Il rapporto realizzato dalle fondazioni Hubruzzo e Symbola sarà presentato domani a Pescara
PESCARA . Cento storie per raccontare di un Abruzzo che per intensità industriale è una delle principali manifatture d’Europa. Cento storie, per testimoniare una regione delle eccellenze e dell’innovazione, dando voce a chi è riuscito a realizzare la propria idea imprenditoriale. Cento storie che parlano di un tessuto produttivo che con prodotto interno lordo di oltre 30 miliardi di euro è il settimo in Italia per specializzazione industriale. È l’appuntamento in programma domani alle 10 all’Auditorium Petruzzi (Via delle Caserme, 24) a Pescara, in occasione del quale la Fondazione Symbola con Hubruzzo, Fondazione Industria Responsabile presenteranno il rapporto “100 Innovation stories – Abruzzo”, una raccolta di storie di qualità del territorio.
Come quella di Agorà, dei fratelli Wolfango e Vittorio De Amicis, dell’Aquila, che non si è arresa neanche con il terremoto del 2009, e che si occupa dell’installazione di audio luci e video per grandi eventi. Eventi tipo la beatificazione di Madre Teresa, oppure le cerimonie olimpiche di Torino e di Rio. Oppure la Aptar Group, di San Giovanni Teatino, fondata dall’ingegner Ruscitti nel 1979. A casa, al lavoro e in viaggio, milioni di consumatori nel mondo utilizzano le tecnologie Aptar. L’impresa ha siti produttivi in 18 Paesi e conta circa 13mila dipendenti. è leader nella produzione di pompe spray che evitano l’uso di propellenti dannosi per l’ambiente. Oppure ancora, la Aran Cucine di Atri, guidata da Renzo Rastelli, calciatore professionista con un’idea geniale: il “pacco piatto” che consente di stivare 40 cucine in un solo container.

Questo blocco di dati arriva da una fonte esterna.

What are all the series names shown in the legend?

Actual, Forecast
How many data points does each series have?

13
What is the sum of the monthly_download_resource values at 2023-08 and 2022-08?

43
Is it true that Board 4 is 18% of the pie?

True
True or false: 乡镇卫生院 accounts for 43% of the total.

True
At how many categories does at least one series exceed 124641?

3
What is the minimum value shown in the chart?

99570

È il 1998 quando l’imprenditore Giuseppe Longo inaugura il primo stabilimento di Assut Europe, a Magliano dei Marsi: l’azienda produce suture e dispositivi medici, ed ha aperto sedi in tutto il mondo. L’Aumatech di San Salvo non ha neppure 10 anni di storia, ma ha già saputo imporsi nel settore automotive. Fondata nel 2011 da Marco Monaco, Luigi Ciancaglini e Luigi Tereo, ha puntato sulla ricerca tecnologica. Realizza macchine per la produzione di parabrezza, lunotti, serbatoi e paraurti. Nel 2018 è stata inserita tra le 300 aziende italiane campioni di crescita. Nella Piana del Fucino Mario Aureli, nel 1968, ha fondato la sua azienda che produce carote. Oggi offre lavoro a 200 persone ed esporta in più di 60 Paesi, d è un riferimento globale nella trasformazione di ortaggi, con la produzione di succhi, puree, concentrati.

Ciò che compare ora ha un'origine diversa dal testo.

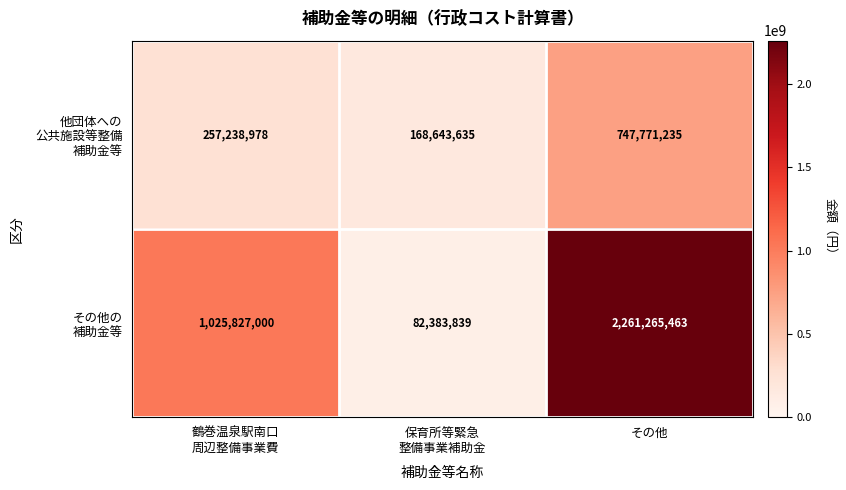

What is the spread (max minus min) of values at その他?

1513494228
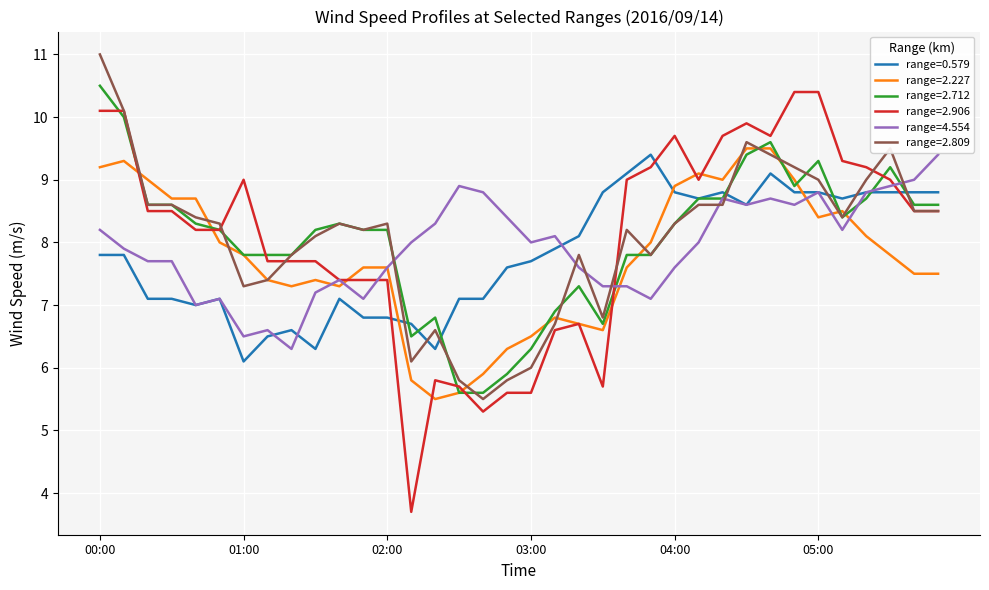

Which series has the widest spread of values?

range=2.906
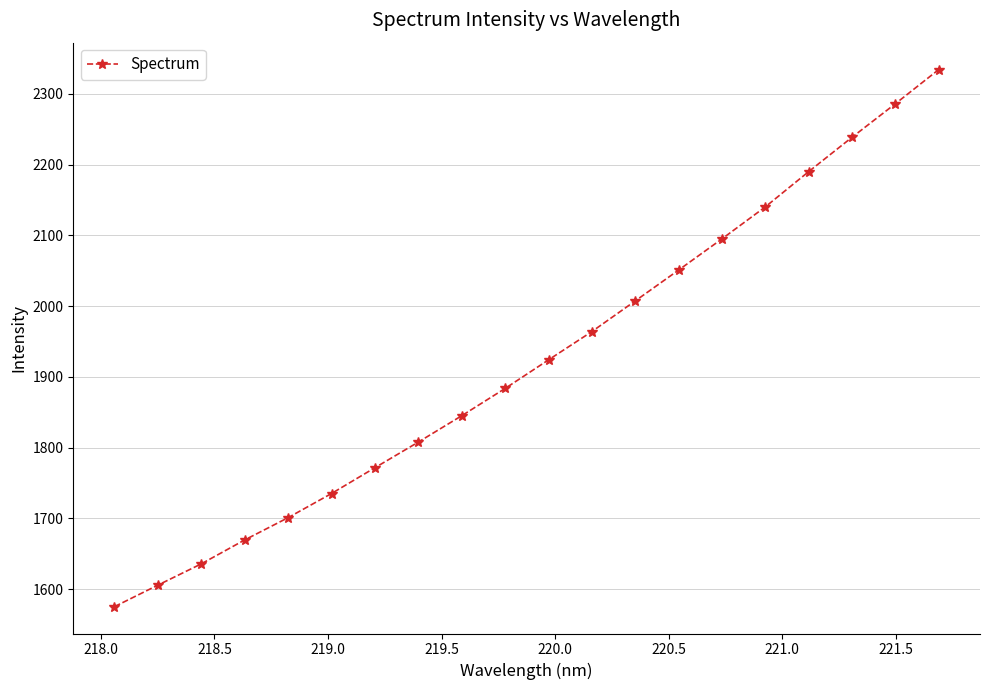

True or false: there are more than 1 points higher than both neighbors.

False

Queste sono solo alcune delle storie che saranno presentate domani all’Auditorium Petruzzi. Ne parleranno il sindaco di Pescara, Carlo Masci, Roberto Di Vincenzo (segretario generale di Hubruzzo), Domenico Sturabotti (direttore di Symbola), Giovanni Teodorani Fabbri (Fater), Marina Cvetic (Masciarelli), Marco De Virgilis (Markbass), Nicola Di Sipio (Raicam Industrie), Sergio Caputi (rettore UniChieti), Mauro Febbo (assessore regionale), Sergio Galbiati (presidente Hubruzzo), Alessandro Profumo (ad Leonardo), Ermete Realacci (presidente Symbola). Modera il giornalista Marco Panara.